Through initiatives such as this; the impact of the Waka e Tasi Collective is demonstrating the spirit of the Pacific is thriving amongst the peoples of Porirua. Waka e Tasi as a collective has enabled you to establish relationships with Maraeroa Health Services, Māori Women’s Refuge, while at the same time developing partnerships with Whitireia School of Nursing; the University of Otago School of Medicine and other Pacific providers in the Wellington region.
A particularly innovative approach has been taken in supporting the Tokelau Patient Referral Scheme to provide patients referred from Tokelau with whānau support here in Aotearoa.
In your everyday work, you are setting a benchmark for culturally appropriate health and social services that are for Pacific by Pacific.
In your practice and your approach you are living proof of the Tongan expression:
Täkanga ’etau fohe
Working together in harmony will ensure
success for our community
But what today is about is to remind us all that the ultimate expression of self-determination is not about providers, it is not about services; it is about families doing it for yourself.
You have a proven track record on being there for the people, as wave upon wave of new generations have continued to settle here in Porirua.
I really love the vision that you have laid out in Mata’ili – inspired by the story from the island paradise of Tuvalu; a story which refers to the fishermen who search the sea beyond the reef for the signs that promise a rich harvest for the people that they might grow strong and prosper.

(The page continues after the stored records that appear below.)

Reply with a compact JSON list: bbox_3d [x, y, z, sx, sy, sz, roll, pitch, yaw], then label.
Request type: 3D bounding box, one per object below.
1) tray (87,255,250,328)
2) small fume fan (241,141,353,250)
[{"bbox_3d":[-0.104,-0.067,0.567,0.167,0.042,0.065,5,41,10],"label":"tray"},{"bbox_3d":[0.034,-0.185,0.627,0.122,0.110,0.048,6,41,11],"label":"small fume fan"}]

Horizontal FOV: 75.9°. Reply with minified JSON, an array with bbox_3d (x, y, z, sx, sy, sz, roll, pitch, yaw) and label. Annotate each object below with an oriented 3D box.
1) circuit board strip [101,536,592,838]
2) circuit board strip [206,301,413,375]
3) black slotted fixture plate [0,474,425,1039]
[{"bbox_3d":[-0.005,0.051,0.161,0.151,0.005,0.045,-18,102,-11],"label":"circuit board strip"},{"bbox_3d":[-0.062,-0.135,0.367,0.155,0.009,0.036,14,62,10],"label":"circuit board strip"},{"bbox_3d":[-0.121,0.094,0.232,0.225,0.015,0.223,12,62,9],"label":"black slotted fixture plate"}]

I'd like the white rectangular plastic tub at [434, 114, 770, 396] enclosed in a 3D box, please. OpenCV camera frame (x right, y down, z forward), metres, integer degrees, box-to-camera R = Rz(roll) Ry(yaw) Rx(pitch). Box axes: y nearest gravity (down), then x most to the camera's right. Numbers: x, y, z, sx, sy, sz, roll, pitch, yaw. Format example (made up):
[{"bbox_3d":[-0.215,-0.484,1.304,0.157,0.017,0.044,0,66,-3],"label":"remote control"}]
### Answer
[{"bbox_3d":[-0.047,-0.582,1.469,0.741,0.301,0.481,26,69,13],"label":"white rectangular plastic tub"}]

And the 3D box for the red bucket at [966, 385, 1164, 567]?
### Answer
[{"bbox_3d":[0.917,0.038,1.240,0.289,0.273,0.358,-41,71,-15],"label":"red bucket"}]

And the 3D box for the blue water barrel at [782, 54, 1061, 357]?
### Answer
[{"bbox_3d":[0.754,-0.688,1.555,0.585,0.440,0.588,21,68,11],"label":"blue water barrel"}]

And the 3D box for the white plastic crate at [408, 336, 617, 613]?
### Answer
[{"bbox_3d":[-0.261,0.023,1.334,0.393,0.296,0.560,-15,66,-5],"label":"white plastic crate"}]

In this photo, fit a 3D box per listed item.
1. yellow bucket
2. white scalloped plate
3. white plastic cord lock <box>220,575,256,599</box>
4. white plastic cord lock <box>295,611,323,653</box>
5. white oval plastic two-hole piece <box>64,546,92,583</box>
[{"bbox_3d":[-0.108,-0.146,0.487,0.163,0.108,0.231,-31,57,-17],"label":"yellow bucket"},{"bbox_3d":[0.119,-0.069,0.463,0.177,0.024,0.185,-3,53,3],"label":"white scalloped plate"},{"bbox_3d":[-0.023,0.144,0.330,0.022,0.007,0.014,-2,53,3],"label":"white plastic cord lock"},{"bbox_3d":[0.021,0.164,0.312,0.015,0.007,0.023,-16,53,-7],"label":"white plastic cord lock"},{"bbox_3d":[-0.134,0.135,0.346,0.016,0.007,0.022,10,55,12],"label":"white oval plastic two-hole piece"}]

Today, like those fishermen, you at the Pacific Health and Social Services are being bold and brave enough to stand up and search beyond the reef for new horizons. Those horizons are extending the opportunities for all our families to be the very best that they can be.
The image of the fisher, constantly searching the seas, inspires us all to be steadfast, to have optimism and faith, and to put the hard work in to reap the rewards all our families deserve.
I am delighted to officially recognise the Porirua Whānau Centre Trust and to wish all who travel in her waka, every opportunity to grow and prosper.